The fluid regime of crystallization of water-saturated granitic and pegmatitic magmas: a physicochemical analysis

Miarolitic granite pegmatites are a unique natural object that makes it possible to study magmatic processes that lead to the formation of ore-forming media and systems. This paper summarizes modern views on phase transformations in aqueous silicate systems at parameters close to those of the transition from magmatic to hydrothermal crystallization. Comparison of phase diagrams and the results of study of pegmatite-forming media permits making conclusions about the crystallization of the water-saturated magmas of miarolitic granite pegmatites.

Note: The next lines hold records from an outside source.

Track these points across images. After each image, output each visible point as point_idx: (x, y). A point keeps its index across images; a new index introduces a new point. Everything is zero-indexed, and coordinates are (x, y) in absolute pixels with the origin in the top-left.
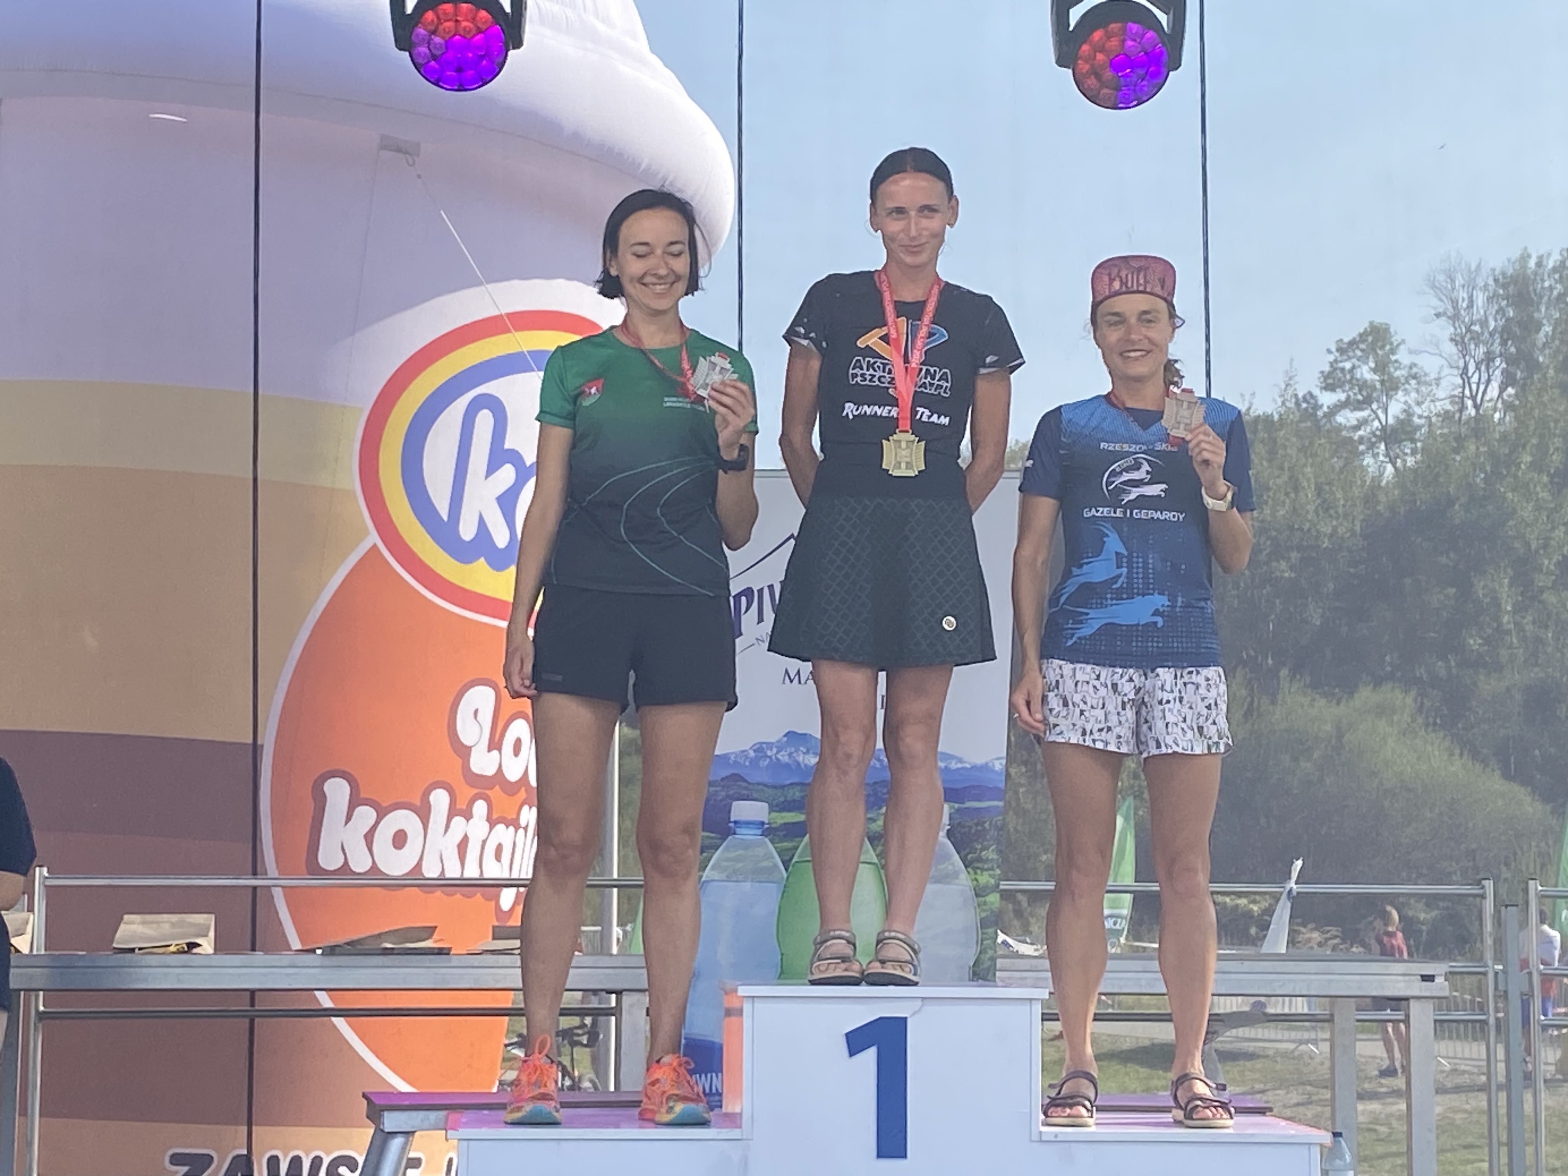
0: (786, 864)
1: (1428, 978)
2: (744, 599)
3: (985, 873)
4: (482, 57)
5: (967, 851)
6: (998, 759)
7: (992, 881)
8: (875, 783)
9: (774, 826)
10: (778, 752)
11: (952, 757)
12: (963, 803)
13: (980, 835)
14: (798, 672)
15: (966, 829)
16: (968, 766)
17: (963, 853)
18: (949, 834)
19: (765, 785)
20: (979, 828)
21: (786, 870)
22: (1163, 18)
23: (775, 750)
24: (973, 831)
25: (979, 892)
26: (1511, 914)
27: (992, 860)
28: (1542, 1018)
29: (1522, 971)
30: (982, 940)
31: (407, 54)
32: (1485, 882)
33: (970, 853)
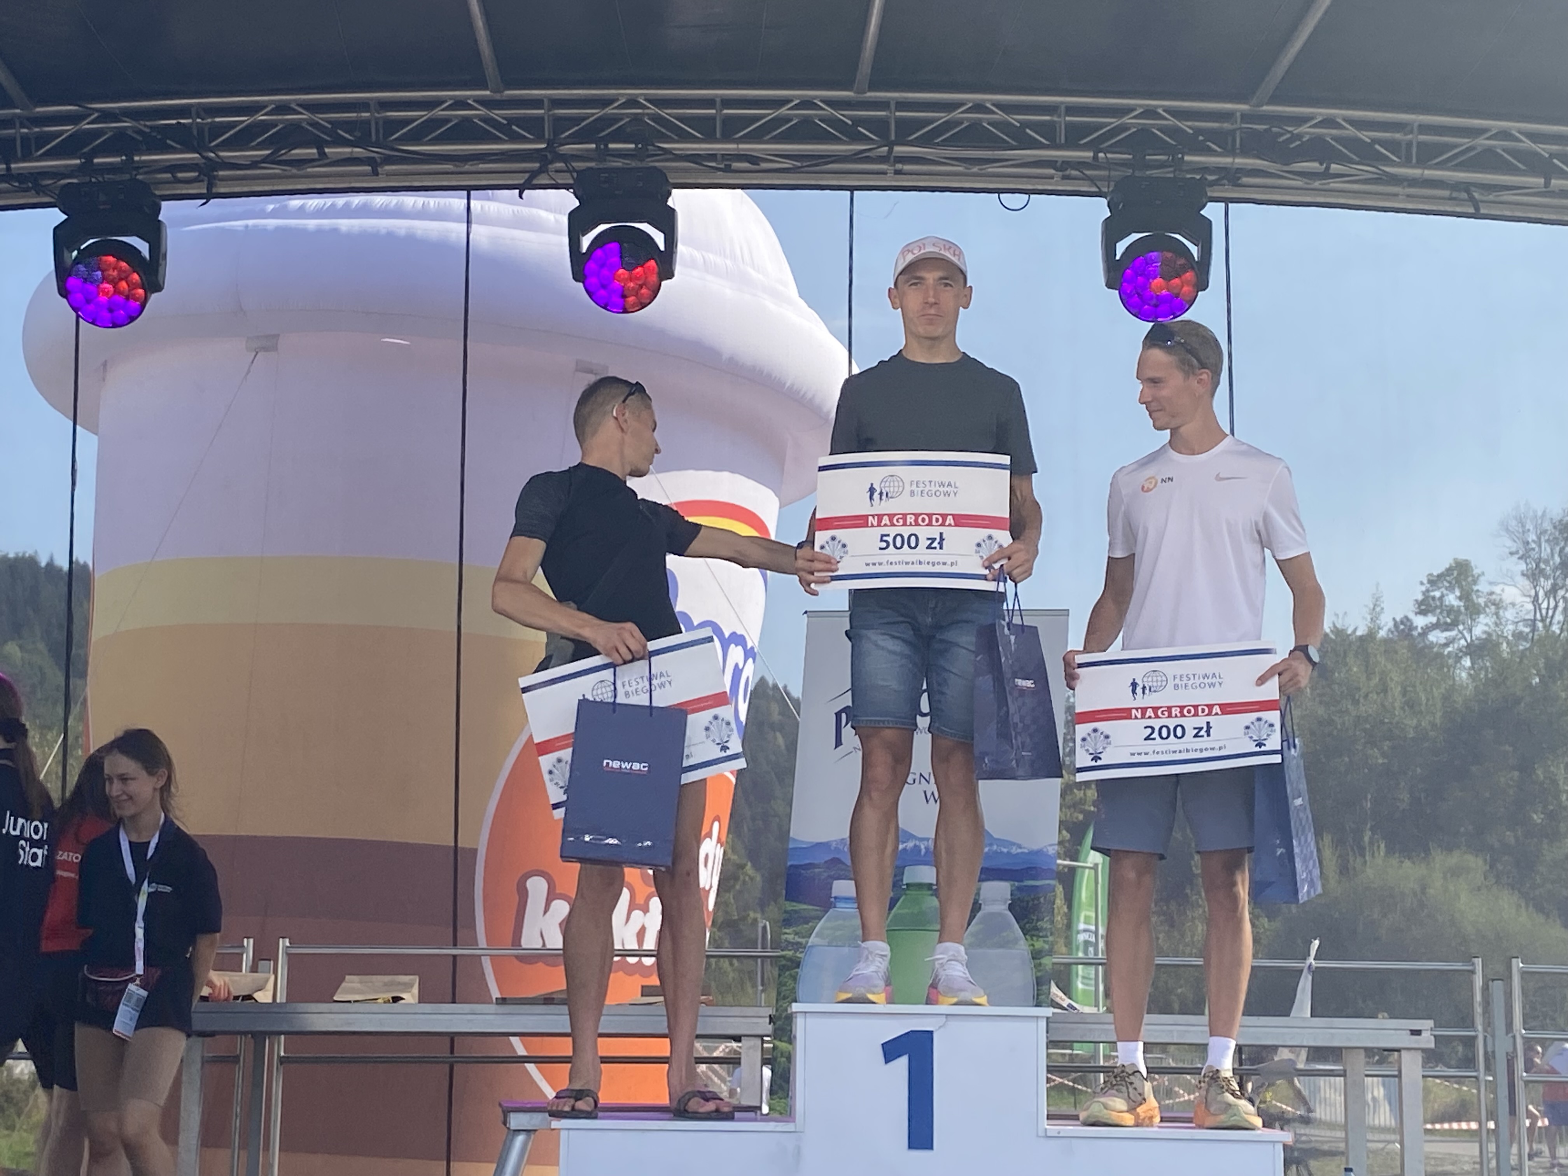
1: (1416, 1033)
2: (844, 716)
3: (1041, 939)
4: (641, 287)
5: (1026, 920)
7: (1047, 947)
11: (1014, 844)
12: (1022, 881)
13: (1036, 908)
15: (1025, 903)
16: (1026, 851)
17: (1022, 924)
18: (1011, 908)
20: (1036, 902)
22: (1194, 250)
24: (1031, 904)
25: (1036, 955)
26: (1497, 987)
27: (1046, 929)
28: (1525, 1074)
29: (1507, 1034)
30: (1038, 995)
31: (581, 285)
32: (1476, 960)
33: (1028, 923)
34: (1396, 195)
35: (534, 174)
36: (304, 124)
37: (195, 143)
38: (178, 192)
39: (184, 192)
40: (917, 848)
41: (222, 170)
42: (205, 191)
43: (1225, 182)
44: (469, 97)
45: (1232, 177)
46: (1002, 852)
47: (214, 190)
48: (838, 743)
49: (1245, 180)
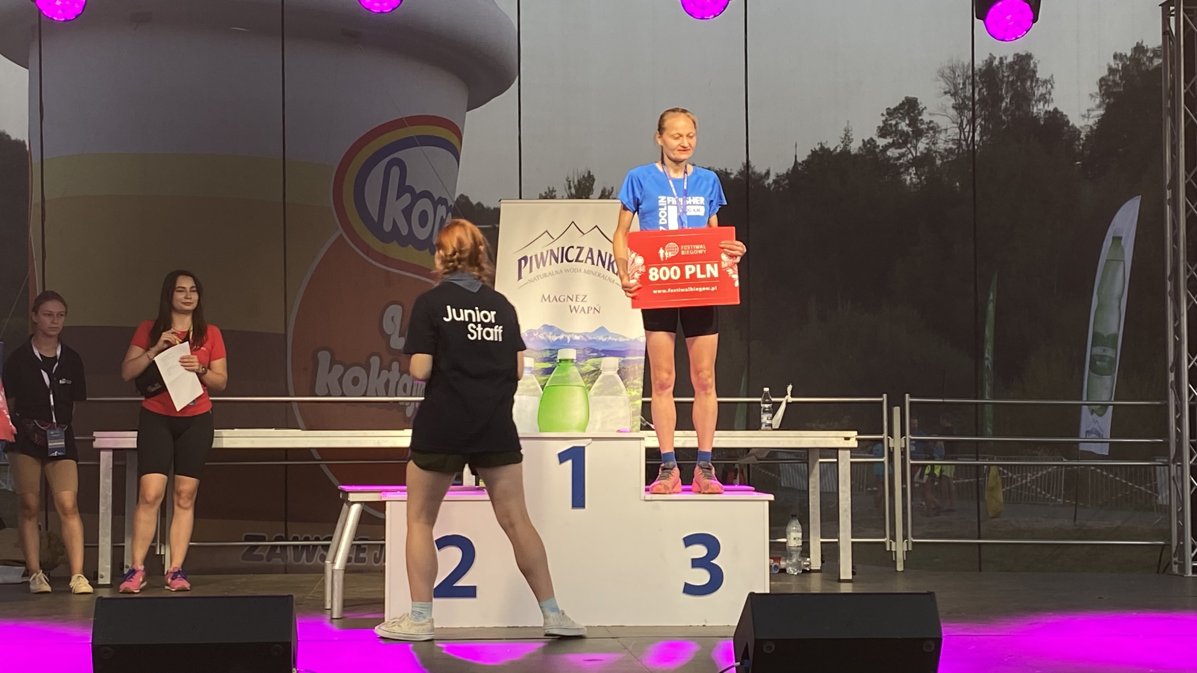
0: (543, 387)
1: (847, 439)
2: (523, 261)
3: (635, 390)
6: (643, 336)
7: (638, 394)
8: (584, 349)
9: (537, 369)
10: (539, 334)
11: (621, 336)
12: (624, 357)
13: (633, 373)
14: (549, 297)
15: (626, 370)
16: (628, 340)
17: (624, 381)
18: (619, 372)
19: (533, 350)
20: (633, 369)
21: (543, 389)
23: (537, 334)
24: (630, 370)
25: (632, 399)
27: (638, 384)
30: (633, 422)
32: (884, 395)
33: (628, 381)
40: (565, 340)
46: (614, 341)
48: (520, 277)
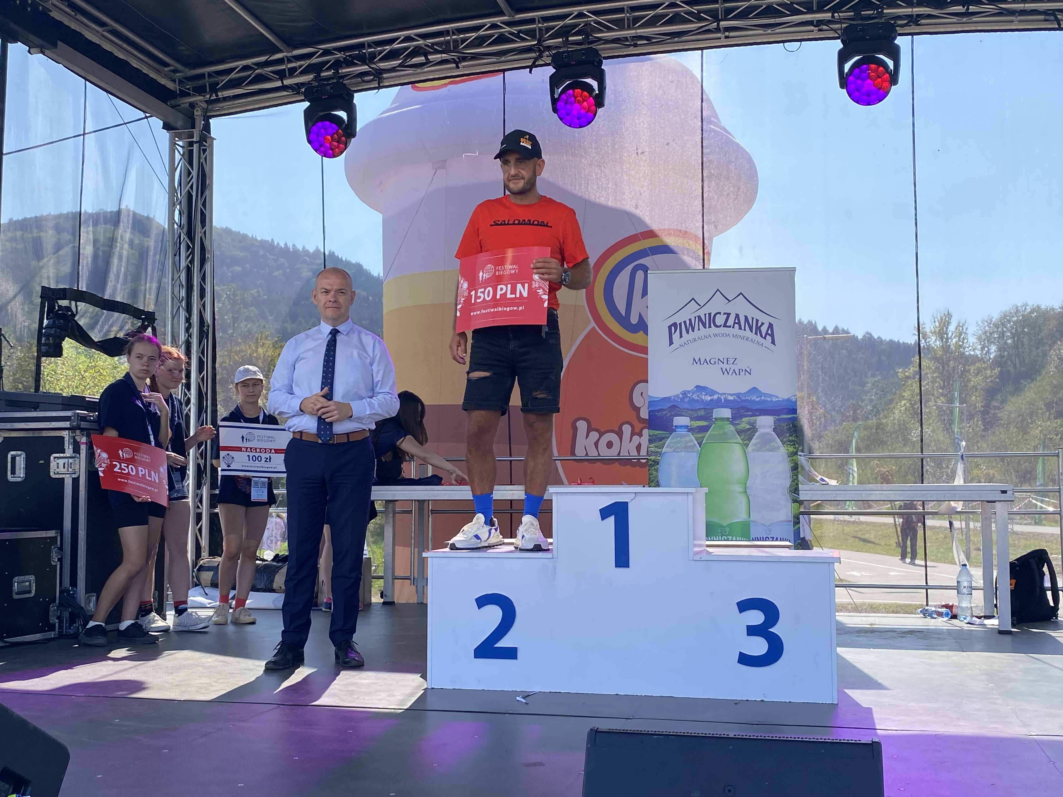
0: (699, 444)
1: (1004, 492)
2: (673, 328)
3: (792, 447)
4: (587, 113)
7: (795, 450)
9: (693, 427)
11: (773, 396)
12: (780, 415)
14: (700, 360)
16: (781, 400)
17: (781, 438)
19: (687, 409)
21: (700, 447)
22: (890, 63)
23: (691, 394)
24: (785, 428)
25: (790, 455)
34: (1013, 21)
35: (536, 59)
36: (423, 46)
37: (367, 62)
38: (365, 87)
39: (368, 87)
40: (719, 400)
41: (385, 73)
42: (377, 86)
43: (911, 24)
44: (498, 21)
45: (914, 20)
46: (766, 400)
47: (381, 85)
48: (670, 344)
49: (923, 21)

The fluid regime of aqueous granite systems of simple composition, not enriched in fluxing components, is determined mainly by magma degassing or the supply of volatiles with flows of transmagmatic fluids. These processes cause the separation of essentially carbon dioxide or essentially hydrous fluid. During the evolution of such magmas, crystallization from silicate melt is separated in PT-space and, possibly, in time from the crystallization from aqueous or mixed carbon dioxide-aqueous super- and subcritical solutions. The evolution of chambers of water-saturated granitic and pegmatitic magma enriched in F, B, and alkali metals presupposes the formation of a heterogeneous mineral-forming medium in which crystallization occurs in the magmatic melt at high-temperature stages; as temperature decreases, crystallization can proceed in hydrous fluid, hydrosilicate, and/or hydrosaline liquids simultaneously. Hydrothermal crystallization can also take place in a heterogeneous medium consisting of aqueous solutions of different salinities and vapor or vapor-carbon dioxide gas mixture. The relationship between different fluid regimes during the evolution of volatile-saturated granitic and pegmatitic magmas determines the variety of postmagmatic rocks accompanying granite massifs.